WRITTEN TASK.
Pick out every line in the items below that contains the string "data", treating uppercase and lowercase as distinct, and copy each of those lines unchanged.
_ _ _ _
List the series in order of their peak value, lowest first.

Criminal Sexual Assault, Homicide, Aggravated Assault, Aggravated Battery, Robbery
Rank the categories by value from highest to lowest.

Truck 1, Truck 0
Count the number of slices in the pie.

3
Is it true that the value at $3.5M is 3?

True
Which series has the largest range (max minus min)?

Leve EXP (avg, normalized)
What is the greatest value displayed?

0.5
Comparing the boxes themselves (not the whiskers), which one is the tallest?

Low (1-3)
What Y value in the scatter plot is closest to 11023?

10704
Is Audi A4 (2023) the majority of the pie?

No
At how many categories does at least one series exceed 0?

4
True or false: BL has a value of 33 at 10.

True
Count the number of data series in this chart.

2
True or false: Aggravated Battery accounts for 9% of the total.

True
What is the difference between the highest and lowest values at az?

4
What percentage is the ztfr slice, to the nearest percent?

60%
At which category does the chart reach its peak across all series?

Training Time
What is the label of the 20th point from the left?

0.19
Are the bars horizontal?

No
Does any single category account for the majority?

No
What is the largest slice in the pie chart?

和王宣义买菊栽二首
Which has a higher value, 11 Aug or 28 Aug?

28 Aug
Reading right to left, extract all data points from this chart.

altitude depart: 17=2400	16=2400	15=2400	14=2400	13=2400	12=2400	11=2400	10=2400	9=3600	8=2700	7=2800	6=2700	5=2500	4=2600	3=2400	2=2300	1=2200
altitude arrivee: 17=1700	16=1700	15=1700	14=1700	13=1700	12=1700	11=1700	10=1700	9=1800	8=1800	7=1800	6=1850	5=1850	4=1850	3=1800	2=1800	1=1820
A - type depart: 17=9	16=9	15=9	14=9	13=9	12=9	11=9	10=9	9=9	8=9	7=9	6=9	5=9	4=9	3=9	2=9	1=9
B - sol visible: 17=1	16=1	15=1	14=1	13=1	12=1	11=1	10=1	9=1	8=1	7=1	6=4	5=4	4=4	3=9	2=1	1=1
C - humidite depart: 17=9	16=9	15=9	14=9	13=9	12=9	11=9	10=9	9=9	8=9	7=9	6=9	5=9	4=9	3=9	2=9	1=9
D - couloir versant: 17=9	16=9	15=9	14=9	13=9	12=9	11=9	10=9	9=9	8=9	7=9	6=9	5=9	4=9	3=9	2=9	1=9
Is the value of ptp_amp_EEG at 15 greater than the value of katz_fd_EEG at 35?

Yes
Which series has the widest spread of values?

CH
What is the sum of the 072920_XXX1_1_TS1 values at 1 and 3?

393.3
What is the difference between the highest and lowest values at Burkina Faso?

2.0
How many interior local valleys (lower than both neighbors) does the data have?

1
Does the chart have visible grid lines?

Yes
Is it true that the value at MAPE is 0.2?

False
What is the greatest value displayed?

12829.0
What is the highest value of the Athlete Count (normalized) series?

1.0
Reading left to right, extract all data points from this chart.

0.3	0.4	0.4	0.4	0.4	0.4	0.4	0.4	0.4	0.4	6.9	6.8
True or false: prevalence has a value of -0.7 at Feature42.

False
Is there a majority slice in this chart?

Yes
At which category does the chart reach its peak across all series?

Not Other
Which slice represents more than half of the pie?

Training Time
_ _ _ _
WRITTEN RESPONSE.
Count the number of data series in this chart.
Reading right to left, extract all data points from this chart.
How many interior local valleys (lower than both neighbors) does the data have?
Reading left to right, extract all data points from this chart.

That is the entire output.